| Task details |
Reproduce everything from the line that contains "is now available to view online!" down to the line that contains "and dish out his aggression whenever he" in the listing below, word for word and nothing more. Leave the pictures out.

|---|

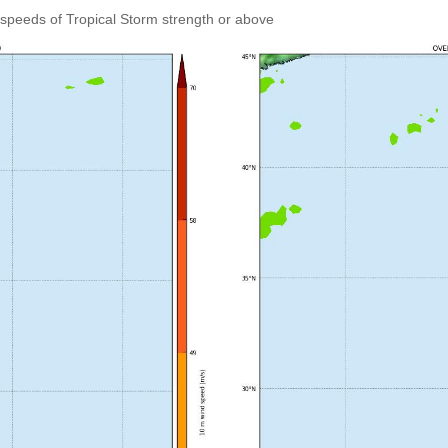
speeds of Tropical Storm strength or above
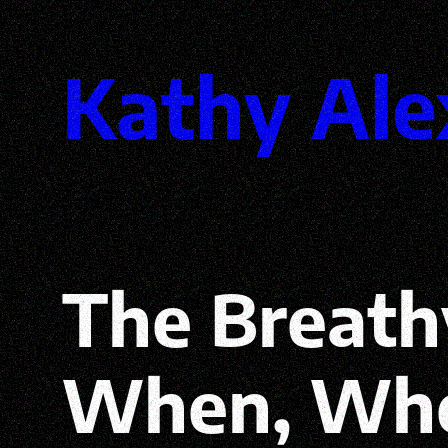
Skip
Kathy Ale
to
content
The Breath
When, Whe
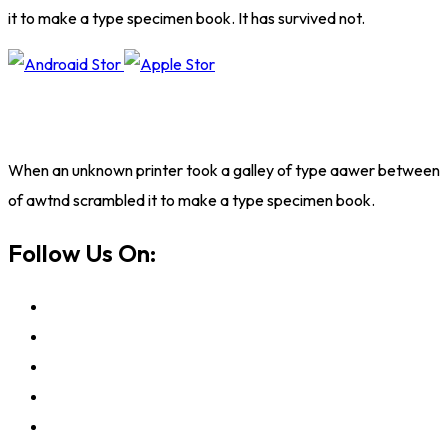
it to make a type specimen book. It has survived not.
When an unknown printer took a galley of type aawer between
of awtnd scrambled it to make a type specimen book.
Follow Us On:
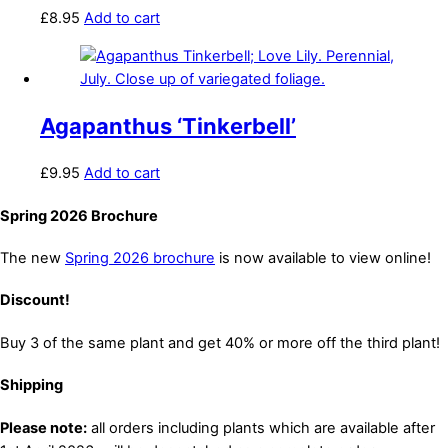
£
8.95
Add to cart
Agapanthus ‘Tinkerbell’
£
9.95
Add to cart
Spring 2026 Brochure
The new
Spring 2026 brochure
is now available to view online!
Discount!
Buy 3 of the same plant and get 40% or more off the third plant!
Shipping
Please note:
all orders including plants which are available after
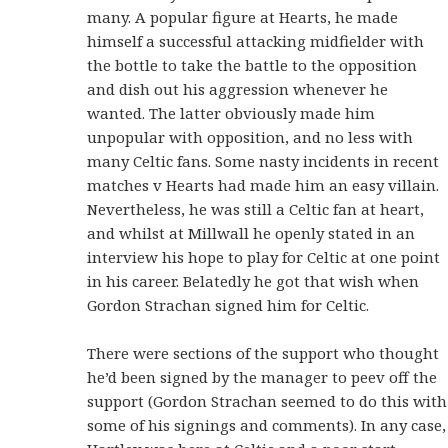
many. A popular figure at Hearts, he made
himself a successful attacking midfielder with
the bottle to take the battle to the opposition
and dish out his aggression whenever he
wanted. The latter obviously made him
unpopular with opposition, and no less with
many Celtic fans. Some nasty incidents in recent
matches v Hearts had made him an easy villain.
Nevertheless, he was still a Celtic fan at heart,
and whilst at Millwall he openly stated in an
interview his hope to play for Celtic at one point
in his career. Belatedly he got that wish when
Gordon Strachan signed him for Celtic.
There were sections of the support who thought
he’d been signed by the manager to peev off the
support (Gordon Strachan seemed to do this with
some of his signings and comments). In any case,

|---|

| Solved exercise |
is now available to view online!
Discount!
Buy 3 of the same plant and get 40% or more off the third plant!
Shipping
Please note:
all orders including plants which are available after
many. A popular figure at Hearts, he made
himself a successful attacking midfielder with
the bottle to take the battle to the opposition
and dish out his aggression whenever he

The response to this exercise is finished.